Found a Stray Dog? – Whole Dog Journal
I think you can answer this question by asking yourself whether you would want this outcome if your dog went astray. Say you were on vacation for two weeks and your dog got away from the dog walker or neighborhood kid you hired to care for your dog while you were gone. Someone found the dog, but because they didn’t get a response to their found-dog posts or the report at the shelter, they assumed the dog had been “dumped” and gave the dog to their brother-in-law (or someone else). That person, your dog’s new owner, might never be aware that “your” dog is very much loved and missed and wanted.
If you fall in love with the dog, and are tempted to keep him yourself, just keep in mind that there can be any number of reasons why a person may be unable to search for their beloved dog, or see and respond to “found dog” ads. There was just an article in the Washington Post about a man who was in the hospital, with a friend taking care of his little dog. His condition worsened, and his doctors put him into a medically induced coma for over three weeks. Sometime after he was reawakened, his friend came to tell him the sad news that his dog had run away weeks before. The dog had been picked up and taken to a shelter, where, after being unclaimed for weeks, he was put up for adoption – and was adopted by a person who fostered him for the shelter.
Fortunately, an intermediary who was familiar with the shelter connected the adopter and the dog’s original owner, and acted as an intermediary to convince the new owner that the little dog really did belong with his original owner, who lost the dog through no fault of his own. But the media is full of stories like this with more contentious endings, where the new owners won’t give up their newly adopted dog, and the shelter is unable to legally intervene.

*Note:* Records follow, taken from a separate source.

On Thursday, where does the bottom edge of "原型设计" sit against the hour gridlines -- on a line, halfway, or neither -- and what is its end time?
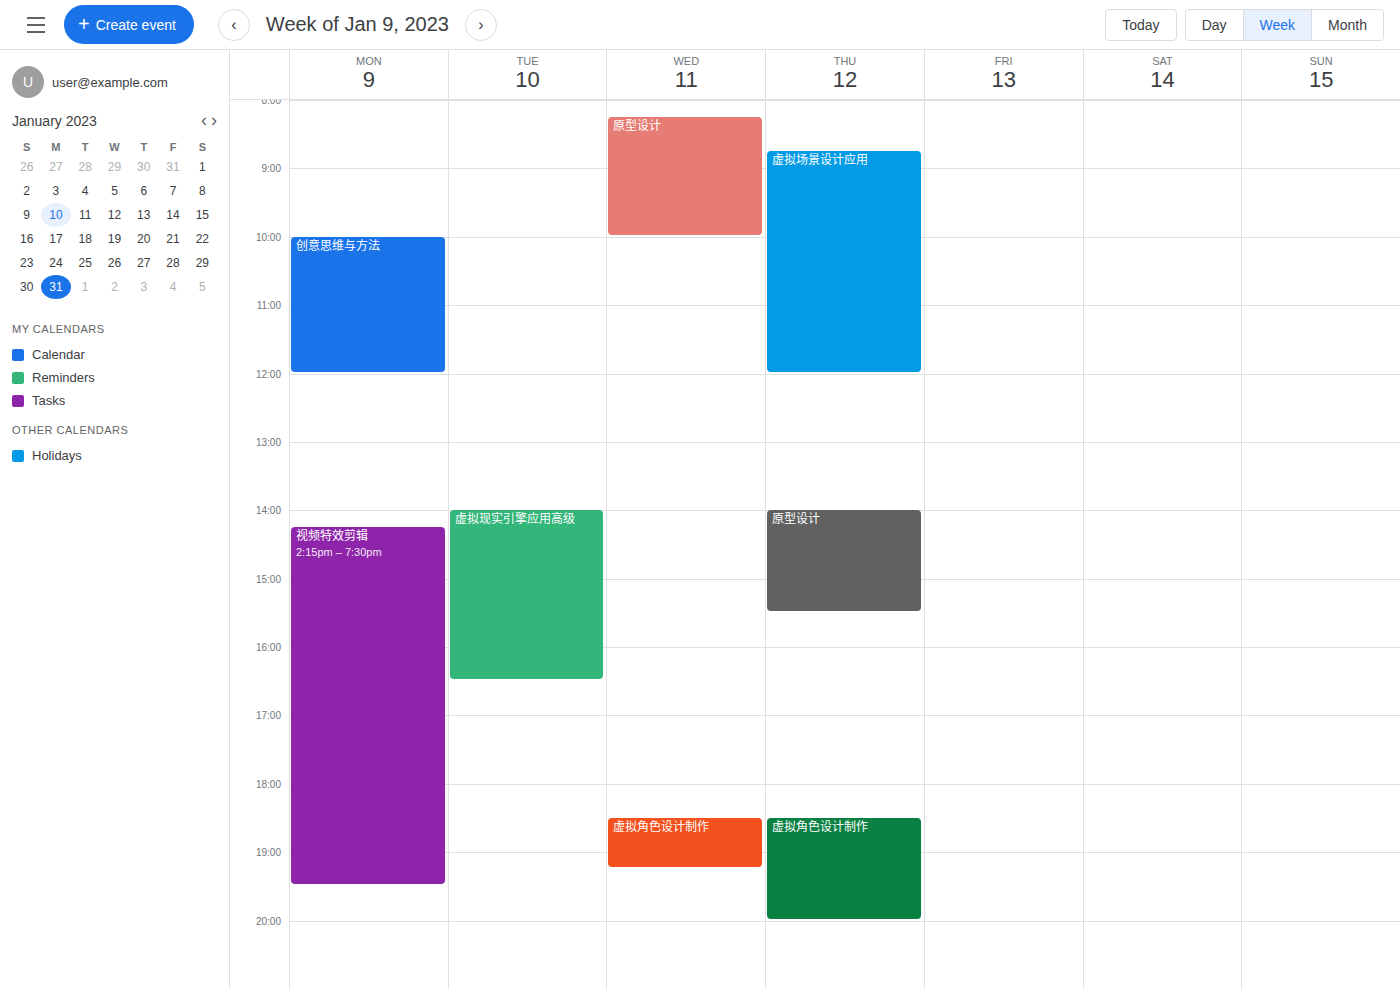
3:30 PM -- halfway between the 3 PM and 4 PM lines.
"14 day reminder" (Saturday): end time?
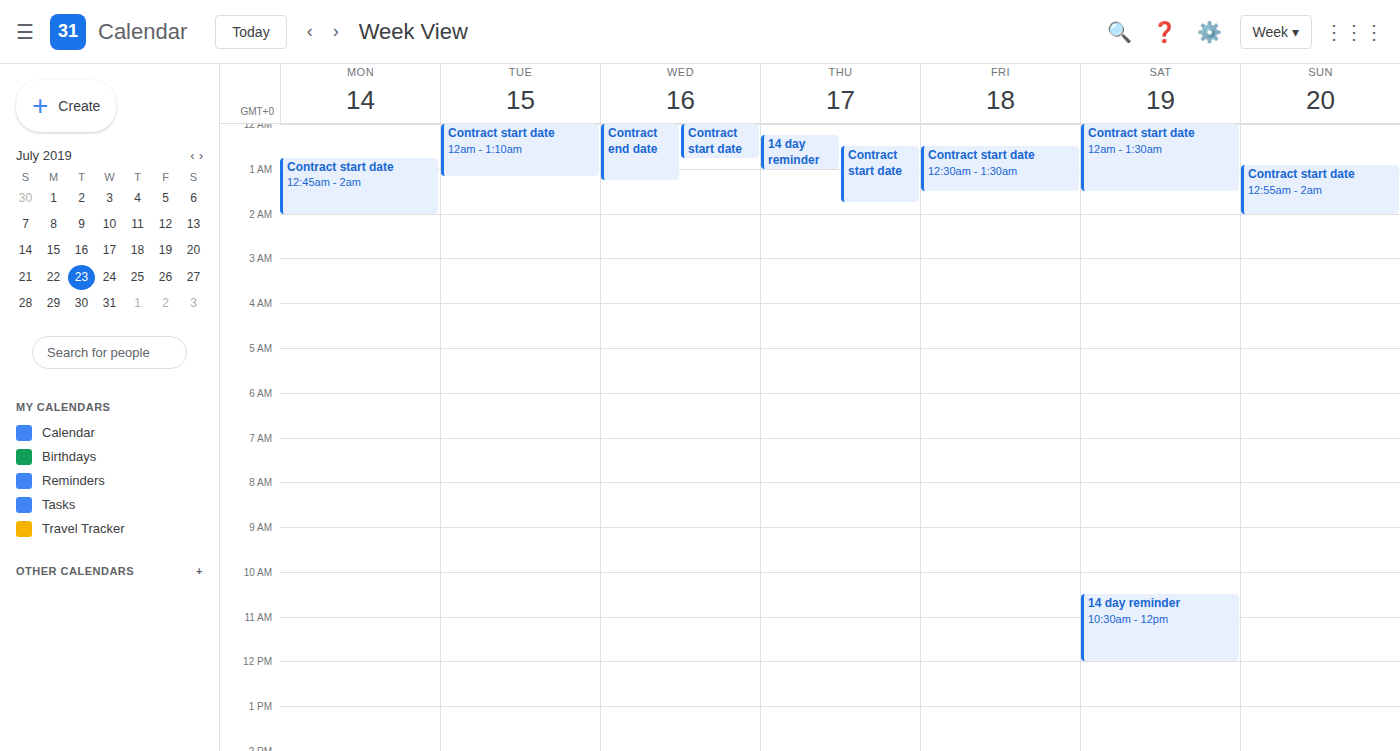
12:00 PM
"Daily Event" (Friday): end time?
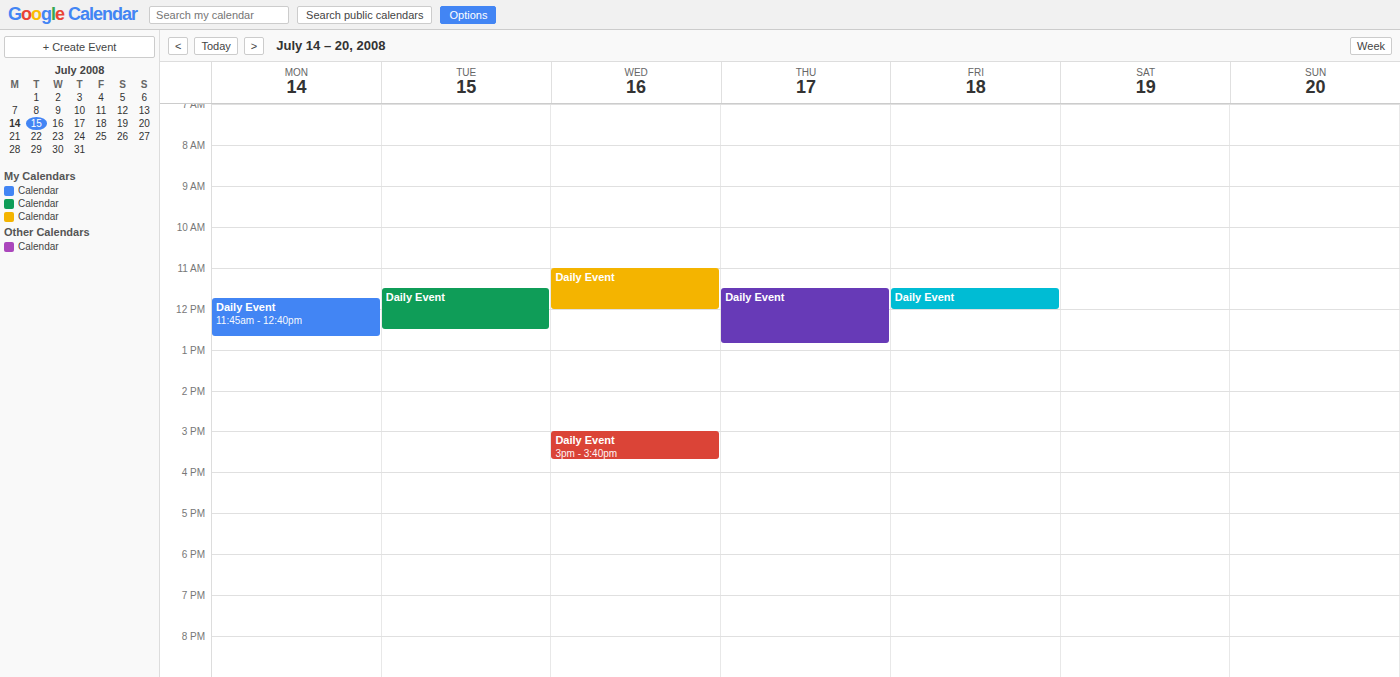
12:00 PM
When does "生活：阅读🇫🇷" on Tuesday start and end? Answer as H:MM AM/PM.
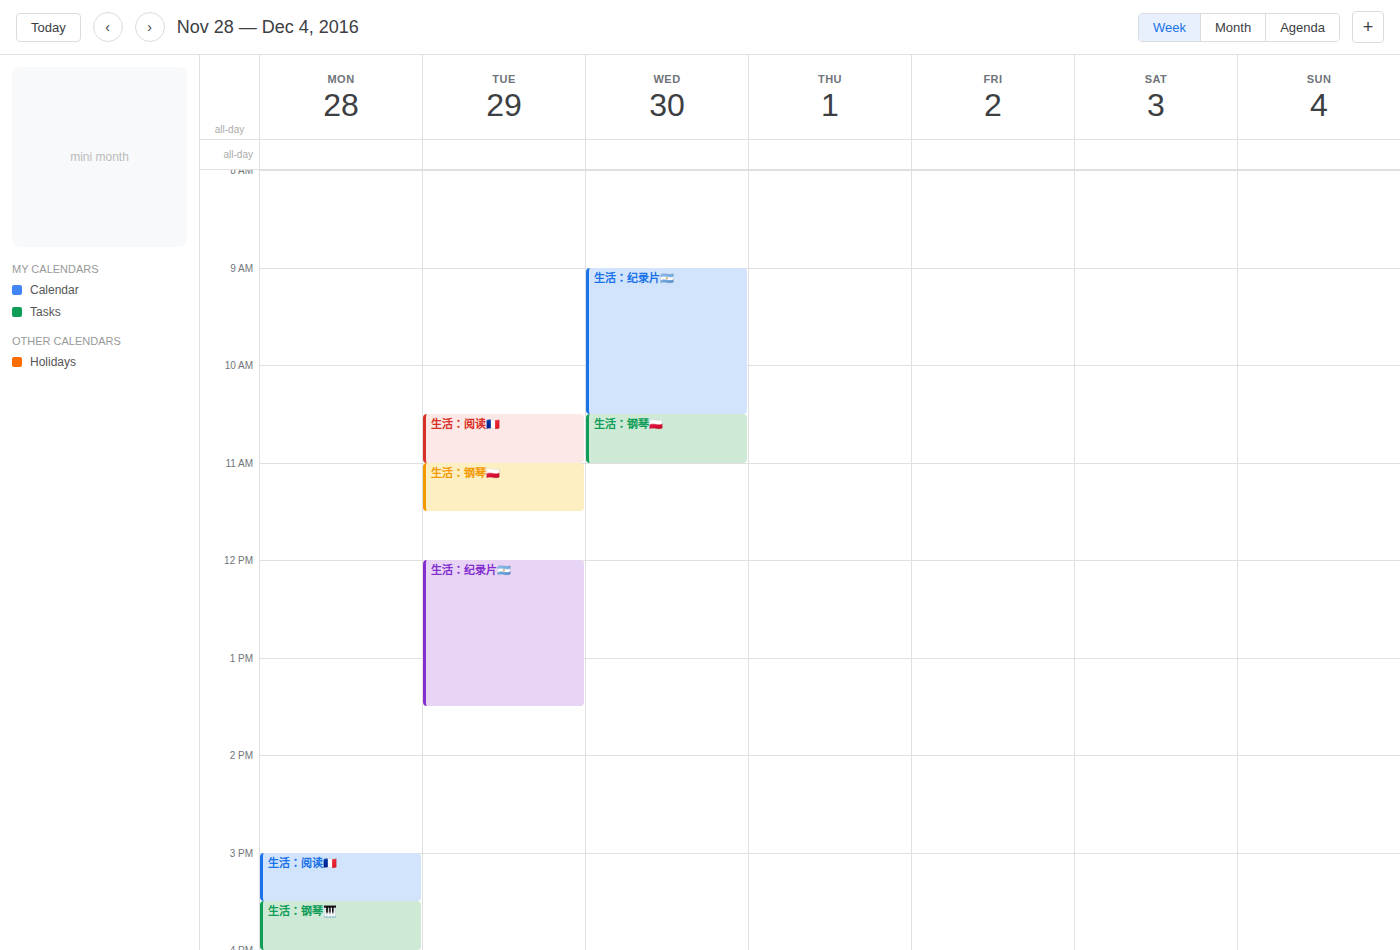
10:30 AM to 11:00 AM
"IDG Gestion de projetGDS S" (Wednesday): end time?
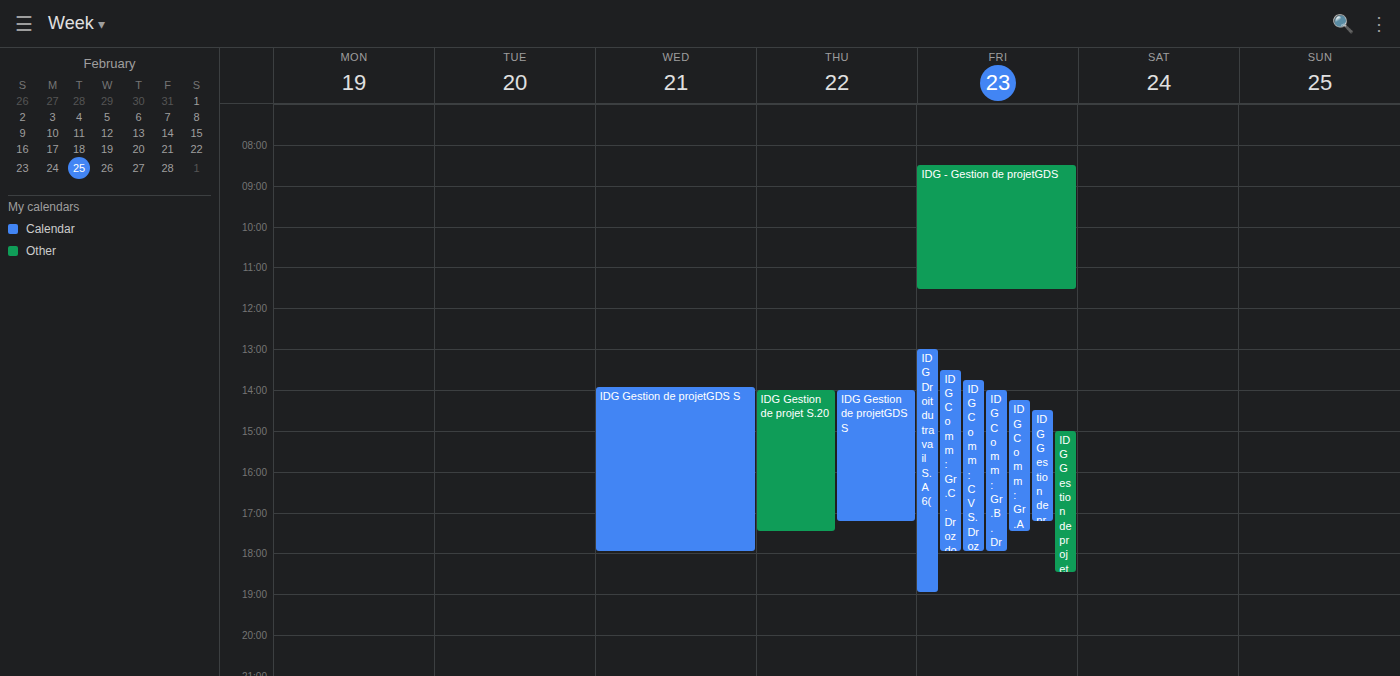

It’s best if you can host the dog yourself while continuing to share occasional found-dog posts, at least for a couple months, before determining that no one is out there still looking for their dog. Ask your local shelter staff what the law in your state requires before you can consider a “found dog” your own, and when sufficient time has passed, get the dog licensed in your name and get microchipped – and make sure you register it as soon as possible.